Oil prices slipped on Tuesday after Ukraine indicated it might support a US-backed framework for a peace deal with Russia. The move raised the possibility that Western sanctions on Russian energy could be relaxed, potentially allowing more Russian crude to enter global markets. This expectation put downward pressure on oil prices.

Brent crude, the global benchmark, fell about 1.4% to US$62.48 a barrel, while West Texas Intermediate (WTI) crude, the US benchmark, dropped 1.5% to US$57.95. These levels were the lowest since October 22, reflecting investor caution amid the news.

Analysts say that if sanctions on Russian energy are lifted, the global oil market could see a supply glut, which tends to lower prices. While the news of possible Ukrainian support for a peace deal sparked a drop, market participants remain cautious. Ukraine and Russia still have key differences to resolve, and uncertainty about the final terms of any agreement is keeping some investors wary.

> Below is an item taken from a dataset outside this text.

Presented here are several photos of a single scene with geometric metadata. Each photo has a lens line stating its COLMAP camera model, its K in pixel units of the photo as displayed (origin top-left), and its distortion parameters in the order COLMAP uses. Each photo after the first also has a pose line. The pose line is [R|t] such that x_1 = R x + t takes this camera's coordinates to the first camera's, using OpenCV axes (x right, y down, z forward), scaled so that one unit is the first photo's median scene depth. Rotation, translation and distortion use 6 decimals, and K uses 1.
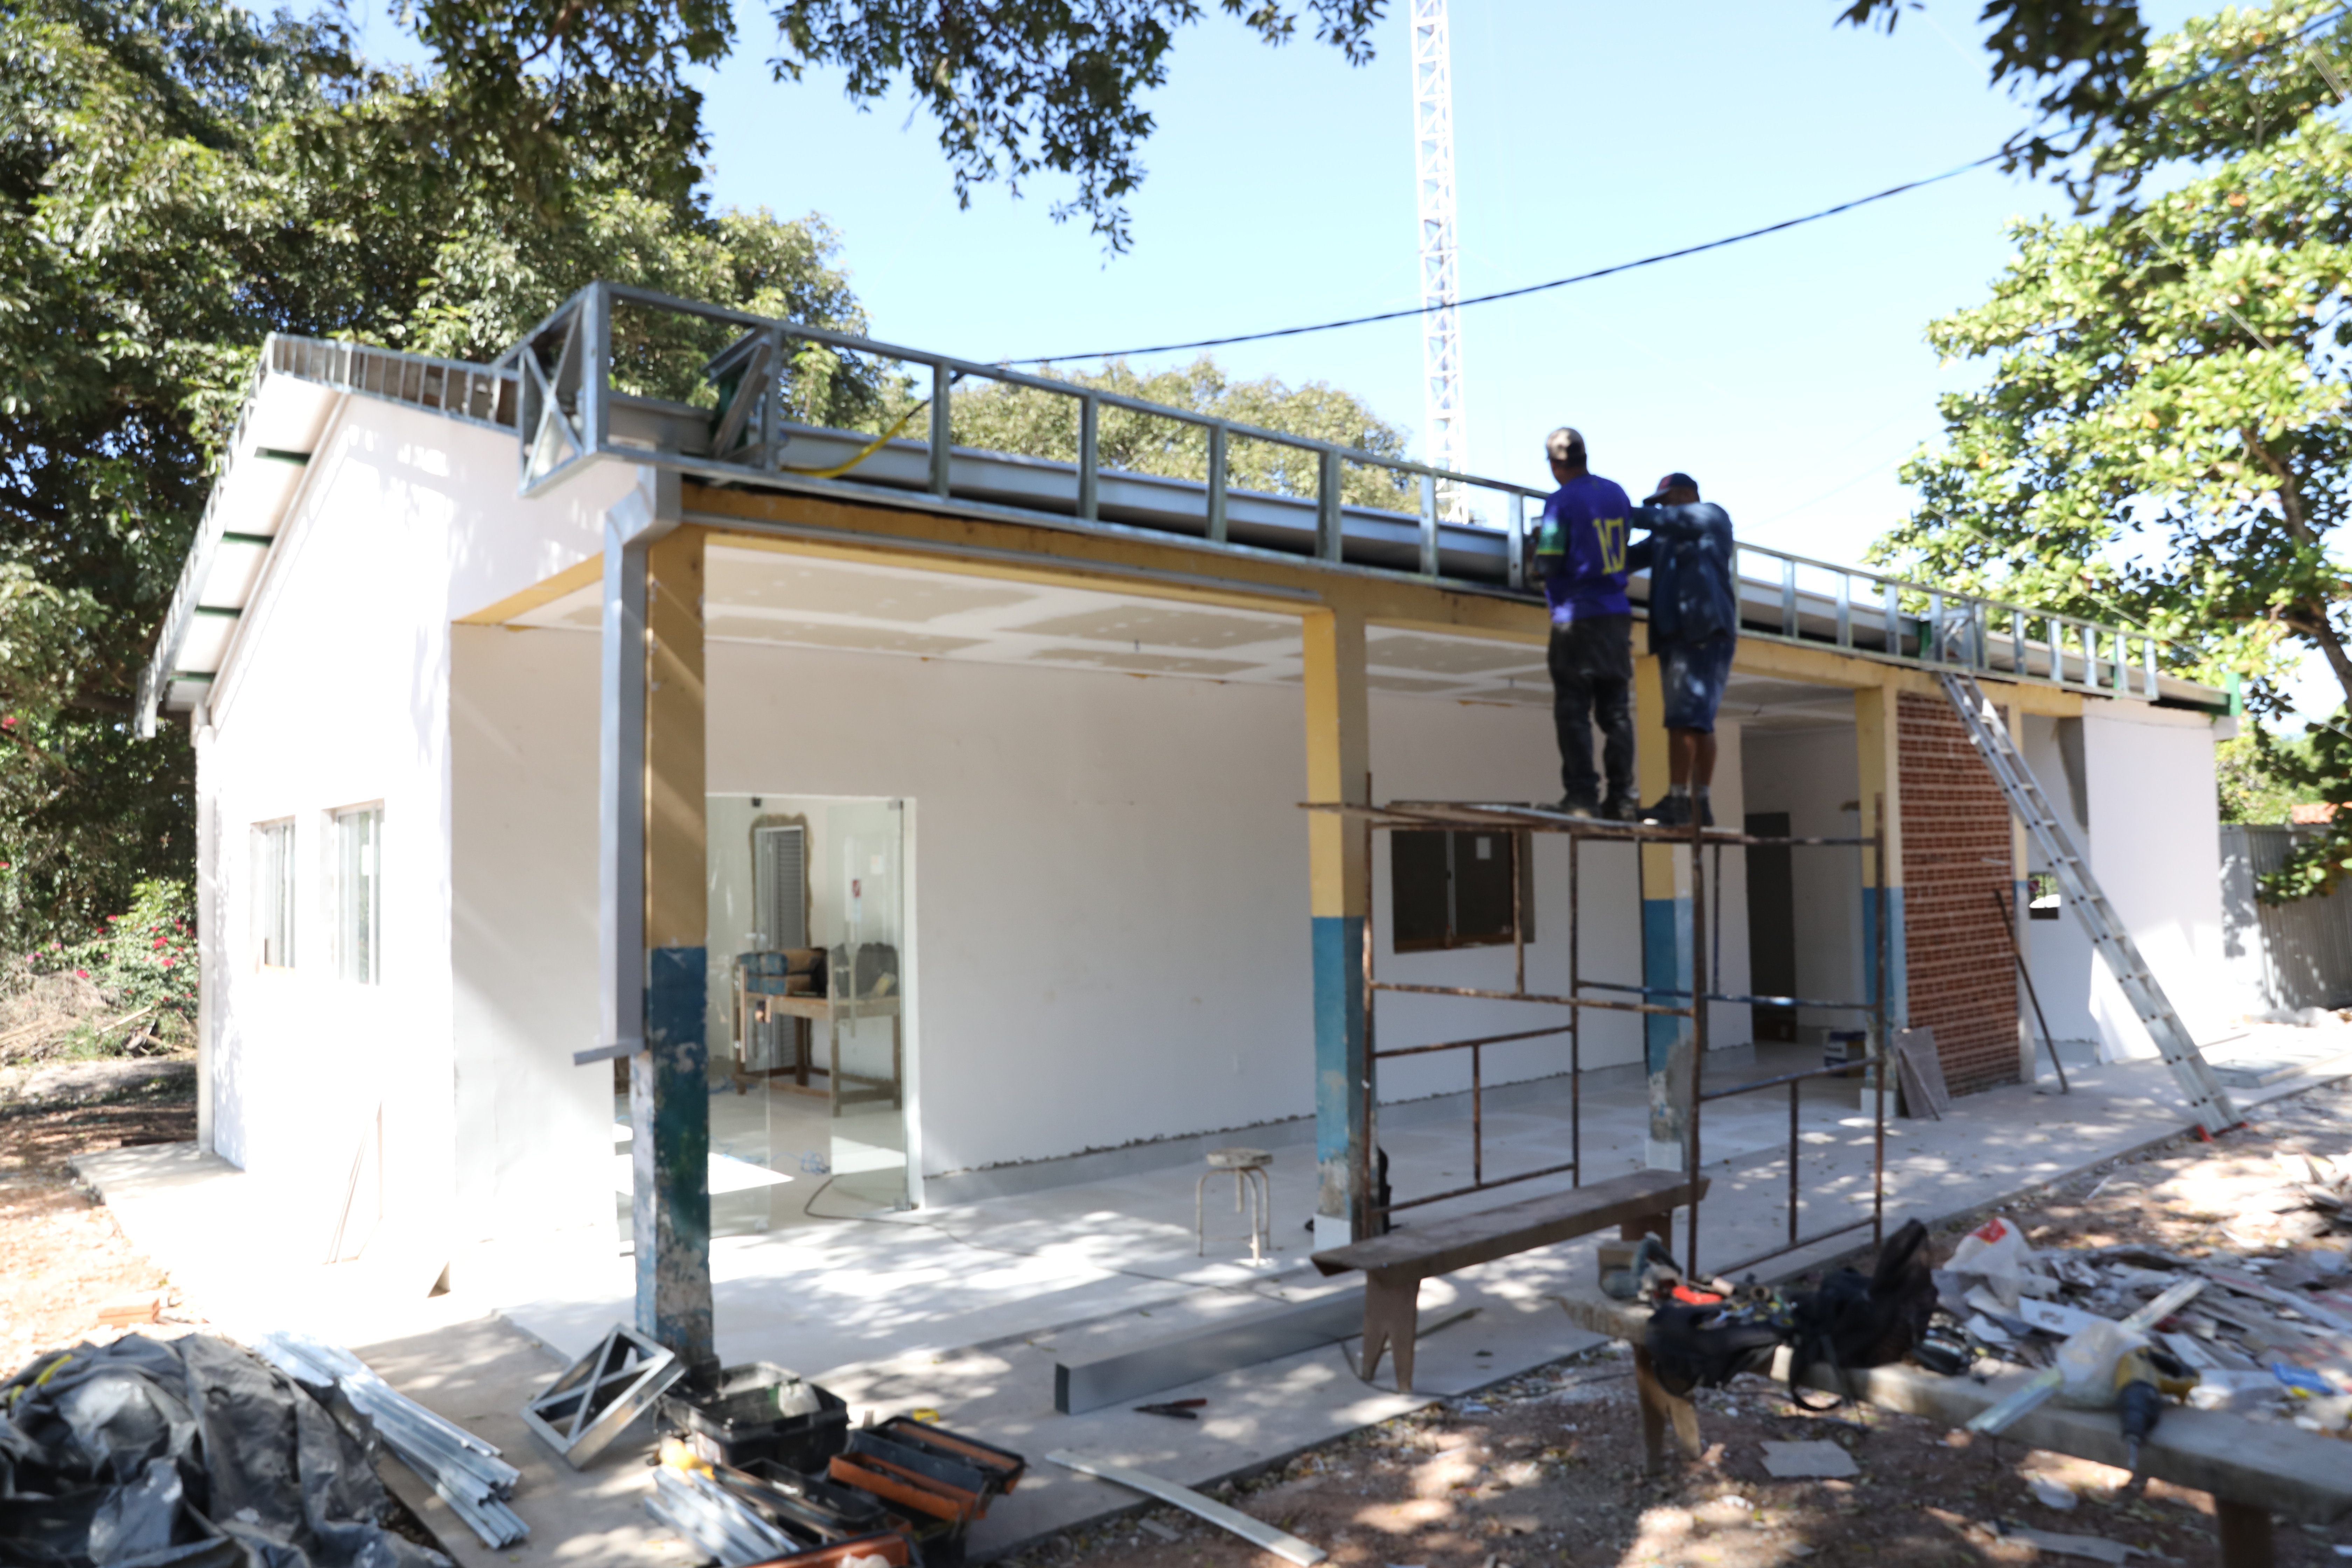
lens RADIAL K [[1662.2, 0, 1176.0], [0, 1662.2, 784.0], [0, 0, 1]] dist [-0.114778, 0.067528]
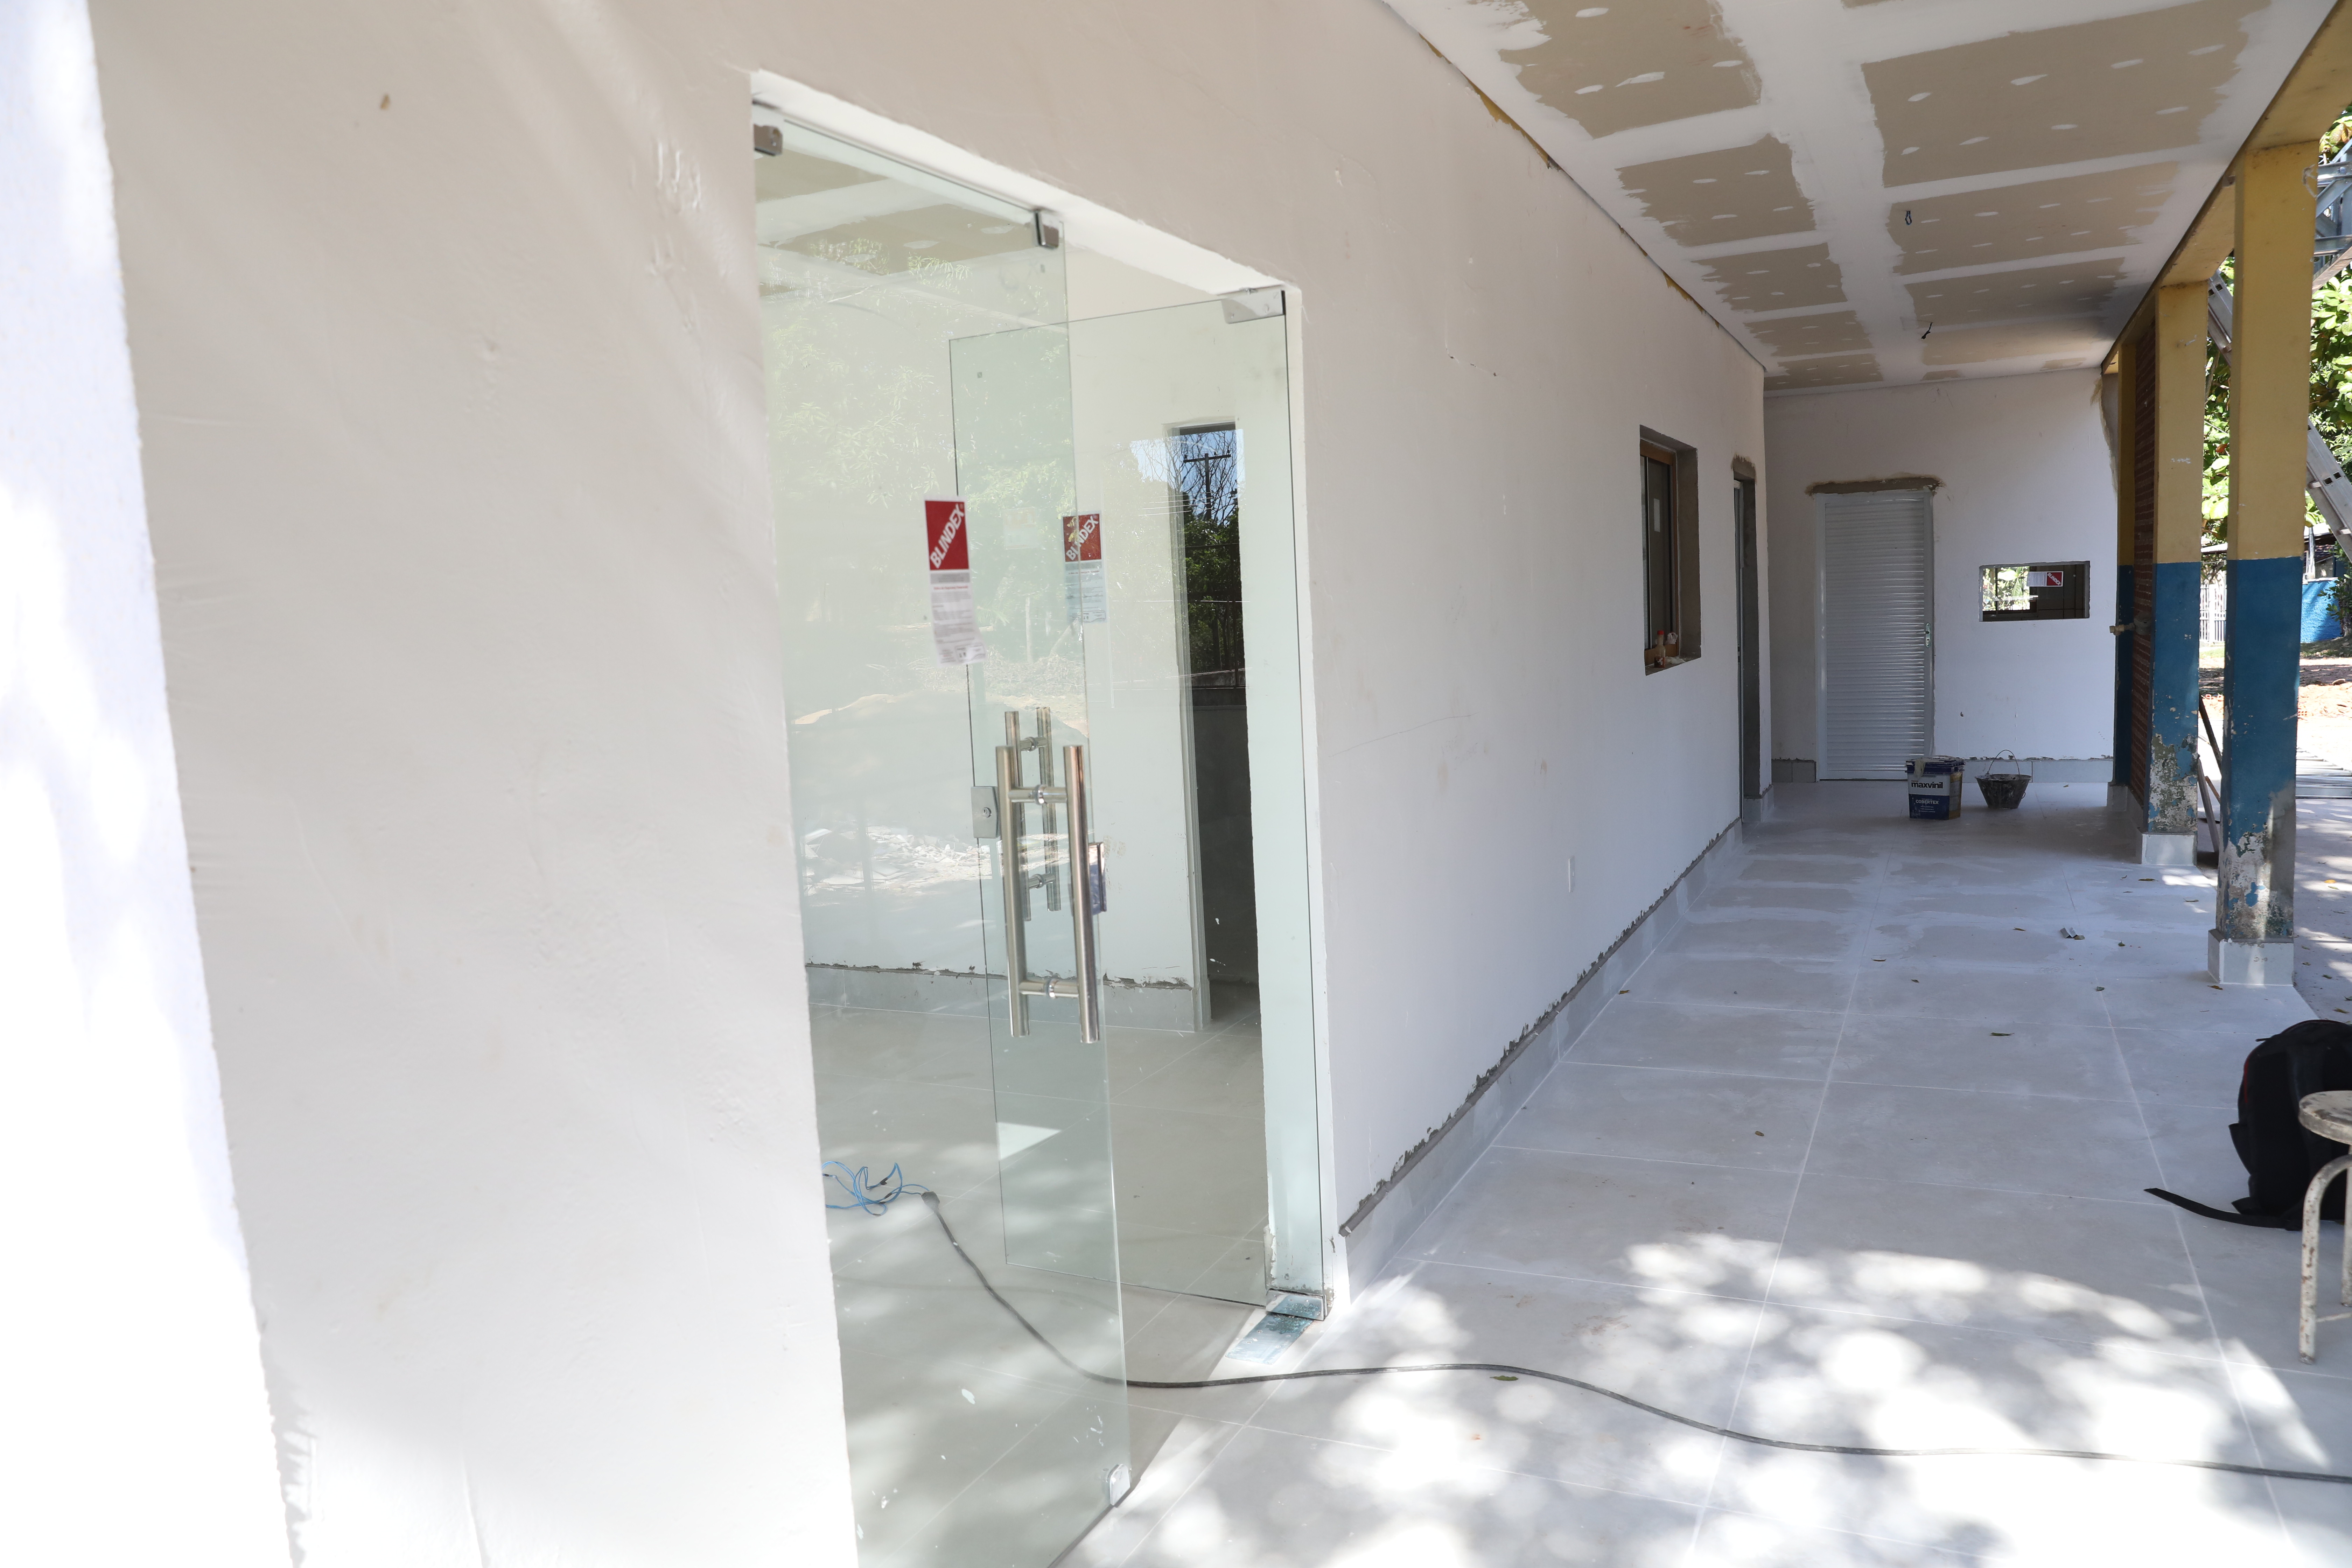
lens RADIAL K [[1608.7, 0, 1169.7], [0, 1608.7, 782.4], [0, 0, 1]] dist [-0.109308, 0.087147]
pose [[0.917955, -0.067234, 0.390946, -0.246370], [0.010524, 0.989313, 0.145429, 0.049399], [-0.396546, -0.129383, 0.908852, 0.479832]]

In addition to supply concerns, oil traders are monitoring global demand signals. Economic factors, such as possible interest rate cuts by central banks, could affect consumption and offset some of the downward pressure from increased supply.

Overall, the oil market is balancing between optimism about a potential end to the war and the realities of ongoing geopolitical tensions. Investors are carefully watching developments in peace negotiations, changes in sanctions, and global economic indicators to gauge where prices might head in the coming weeks.